■ Supplied passage ■
★ ★ ★

Heart patients have long been told to eat a diet rich in fish, nuts and other sources of omega-3 fatty acids. Now, researchers think they know exactly why the diet is so beneficial.

A number of studies have shown that fish oil and omega-3s can reduce the risk of heart attacks or  heart disease. What has not been clear is why. So scientists decided to find out by looking deep into the blood cells of heart disease patients, focusing on their telomeres.

Telomeres are the caps on the ends of chromosomes that protect the valuable genetic material within. There's growing evidence that telomere length is a marker for biological age, so that long telomeres are a sign of younger, healthy cells, and short telomeres are a sign of either normal aging, or premature aging caused by disease and poor lifestyle.

For this latest study, Dr. Ramin Farzaneh-Far, of the University of California, San Francisco, and colleagues measured omega-3 fatty acid levels in the blood of more than 600 patients with stable heart disease. They then compared those levels to changes over five years in telomere length in leukocytes, a type of blood cell.

They found that those with the highest levels of omega-3 fatty acids in their blood had the longest telomeres.

"Patients with the highest levels of omega-3 fish oils were found to display the slowest decrease in telomere length, whereas those with the lowest levels of omega-3 fish oils in the blood had the fastest rate of telomere shortening, suggesting that these patients were aging faster than those with the higher fish oil levels in their blood," he explained.

★ ★ ★

■ Material provided ■
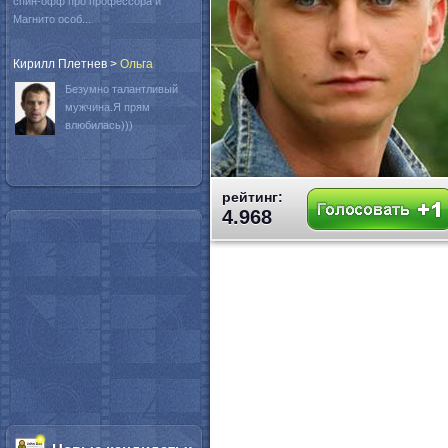
спин-офф про профессора и
Магнито особ...
Кирилл Плетнев
>
Oльга
Безумно талантливый
мужчина.Я прям
влюбилась)))
рейтинг:
4.968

★ ★ ★

■ Task instructions ■
1 – According to the omega-3 article, why did Dr. Farzaneh-Far conclude that the patients with the lowest omega-3 levels were aging faster? Answer in one to three sentences.
2 – Do the following statements agree with the omega-3 article? Answer yes or no for each, quoting the deciding words of the article. (a) The researchers measured omega-3 levels in the blood of more than 600 patients with stable heart disease. (b) Changes in telomere length were followed over ten years. (c) According to the article, short telomeres are a sign only of disease.
3 – Write the next part of the omega-3 article, picking up after the quoted explanation from Dr. Farzaneh-Far.

■ Task answers ■
1 – Those patients had the fastest rate of telomere shortening. The article calls telomere length a marker for biological age, with short telomeres signaling normal or premature aging. Faster shortening therefore suggested faster aging than in patients with higher fish oil levels.

2 –
(a) Yes: "measured omega-3 fatty acid levels in the blood of more than 600 patients with stable heart disease."
(b) No: "changes over five years in telomere length."
(c) No: "short telomeres are a sign of either normal aging, or premature aging caused by disease and poor lifestyle."

3 –
"These findings raise the possibility that omega-3 fatty acids may protect against cellular aging in patients with coronary heart disease," the researchers write in the study, which appears in JAMA, the Journal of the American Medical Association.

The researchers didn't give the patients omega-3 supplements nor did they collect dietary information, so it is not clear just how much fish oil it took to have an effect. But the researchers say the study offers a good biological explanation for why fish oil helps heart patients.

They note that they're still not sure why the omega-3s protect telomeres. It may be that they help prevent oxidative stress, which damages cells and their DNA. Or it may be that fish oil increases the production of telomerase -- an enzyme that lengthens and repairs telomeres.

Further research is needed, Farzaneh-Far says, on the exact mechanism.

Still, his team says the bottom line message is that heart disease patients should continue to try to get at least one gram of omega-3s in their diet every day.

Omega-3s are found most abundantly in fatty fish, such as salmon, but they are also in nuts, sunflower and flax seeds and other sources.